Question

An ideal monoatomic gas undergoes the cyclic process $\text{ABCDA}$ as shown in the figure. The efficiency of the cycle is

• A. $28.6\%$
• B. $19.04\%$
• C. $46.8\%$
• D. $62.3\%$

Answer 1

The correct option is B $19.04\%$

Total work done in the cyclic process can be calculated from the area under $P-V$ graph.

$\Rightarrow W_{Total}=(3P_0-P_0)\times (2V_0-V_0)$

$\Rightarrow W_{Total}=2P_0{V}_0$

Now, from first law of thermodynamics, heat given to a gas is equal to the sum of the change in its internal energy and work done by it.

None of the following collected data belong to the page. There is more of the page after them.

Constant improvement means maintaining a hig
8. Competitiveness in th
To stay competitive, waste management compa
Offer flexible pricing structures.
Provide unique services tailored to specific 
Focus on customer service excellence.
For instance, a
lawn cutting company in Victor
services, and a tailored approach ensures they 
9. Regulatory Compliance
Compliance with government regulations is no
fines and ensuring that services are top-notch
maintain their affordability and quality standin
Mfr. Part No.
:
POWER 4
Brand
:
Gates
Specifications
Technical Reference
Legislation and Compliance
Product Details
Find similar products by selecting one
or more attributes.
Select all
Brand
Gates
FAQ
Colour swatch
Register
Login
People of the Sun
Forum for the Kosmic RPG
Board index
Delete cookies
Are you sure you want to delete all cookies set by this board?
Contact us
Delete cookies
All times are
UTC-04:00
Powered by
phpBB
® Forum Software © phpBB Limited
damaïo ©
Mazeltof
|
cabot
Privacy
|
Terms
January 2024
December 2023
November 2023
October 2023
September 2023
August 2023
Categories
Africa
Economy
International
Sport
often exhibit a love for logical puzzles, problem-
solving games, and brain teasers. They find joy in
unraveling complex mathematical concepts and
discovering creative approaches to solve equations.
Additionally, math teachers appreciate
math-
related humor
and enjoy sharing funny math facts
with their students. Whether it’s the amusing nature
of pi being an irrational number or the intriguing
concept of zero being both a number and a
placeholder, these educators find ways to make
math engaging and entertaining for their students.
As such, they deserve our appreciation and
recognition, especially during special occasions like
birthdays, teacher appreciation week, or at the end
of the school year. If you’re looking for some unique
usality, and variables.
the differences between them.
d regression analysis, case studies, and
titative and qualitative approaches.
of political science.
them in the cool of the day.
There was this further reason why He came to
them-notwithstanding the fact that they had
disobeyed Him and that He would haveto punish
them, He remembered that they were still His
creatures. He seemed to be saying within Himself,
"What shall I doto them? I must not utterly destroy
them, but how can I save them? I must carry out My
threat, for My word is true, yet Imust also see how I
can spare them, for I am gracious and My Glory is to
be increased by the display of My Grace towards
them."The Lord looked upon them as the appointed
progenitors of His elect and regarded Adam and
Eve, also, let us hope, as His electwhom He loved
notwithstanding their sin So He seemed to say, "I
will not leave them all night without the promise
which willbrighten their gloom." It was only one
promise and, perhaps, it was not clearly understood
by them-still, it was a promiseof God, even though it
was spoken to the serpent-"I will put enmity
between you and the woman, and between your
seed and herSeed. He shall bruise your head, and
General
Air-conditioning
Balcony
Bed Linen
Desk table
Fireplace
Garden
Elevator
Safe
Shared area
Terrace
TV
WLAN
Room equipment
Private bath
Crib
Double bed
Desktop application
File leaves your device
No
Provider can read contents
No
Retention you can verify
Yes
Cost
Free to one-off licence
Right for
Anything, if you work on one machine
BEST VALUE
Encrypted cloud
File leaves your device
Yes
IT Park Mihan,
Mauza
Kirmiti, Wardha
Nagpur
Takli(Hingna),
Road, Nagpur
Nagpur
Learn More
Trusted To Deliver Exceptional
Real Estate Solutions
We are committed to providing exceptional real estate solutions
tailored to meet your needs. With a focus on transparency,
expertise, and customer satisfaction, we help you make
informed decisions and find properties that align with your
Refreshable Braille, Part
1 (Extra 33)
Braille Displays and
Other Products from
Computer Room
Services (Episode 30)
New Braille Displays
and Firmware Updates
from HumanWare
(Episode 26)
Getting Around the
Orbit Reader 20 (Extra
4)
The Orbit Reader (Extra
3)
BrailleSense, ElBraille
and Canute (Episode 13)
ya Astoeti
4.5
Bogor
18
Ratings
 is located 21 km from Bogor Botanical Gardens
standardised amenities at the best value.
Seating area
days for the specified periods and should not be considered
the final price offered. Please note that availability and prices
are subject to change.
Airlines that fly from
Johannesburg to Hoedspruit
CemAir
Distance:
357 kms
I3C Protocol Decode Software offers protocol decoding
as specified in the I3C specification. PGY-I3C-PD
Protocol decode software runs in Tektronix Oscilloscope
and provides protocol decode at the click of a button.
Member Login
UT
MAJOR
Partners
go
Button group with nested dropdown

So, heat transferred during the $\text{process AB}:$
$Q_{AB}=W_{AB}+U_{AB}$
and $U_{AB}=n\times \frac{3}{2}R(T_B-T_A)=\frac{3}{2}(P_B{V}_B-P_A{V}_A)$ [for monoatomic gas]
$\Rightarrow Q_{AB}=0+\frac{3}{2}(3P_0{V}_0-P_0{V}_0)=3P_0{V}_0$

Heat transferred during the $\text{process BC}:$
$Q_{BC}=W_{BC}+U_{BC}$
$Q_{BC}=3P_0{V}_0+\frac{3}{2}(3P_0\times 2V_0-3P_0{V}_0)=7.5P_0{V}_0$

Heat transferred during the $\text{process CD}:$
$Q_{CD}=W_{CD}+U_{CD}$
$Q_{CD}=0+\frac{3}{2}(P_0\times 2V_0-3P_0\times 2V_0)=-6P_0{V}_0$

Heat transferred during the $\text{process DA}:$
$Q_{DA}=W_{DA}+U_{DA}$
$Q_{DA}=-P_0{V}_0+\frac{3}{2}(P_0\times V_0-P_0\times 2V_0)=-2.5P_0{V}_0$

So, net heat added during the cycle is
$Q_{net}=Q_{AB}+Q_{BC}=3P_0{V}_0+7.5P_0{V}_0$

& total work done in cycle $W_{Total}=W_{BC}+W_{DA}=2P_0{V}_0$

Therefore, efficiency of the cycle,
$\eta =\frac{W_{Total}}{Q_{net}}\times 100=\frac{2P_0{V}_0}{10.5P_0{V}_0}\times 100$

$\therefore \eta =19.04\%$

Hence, option (b) is the correct answer.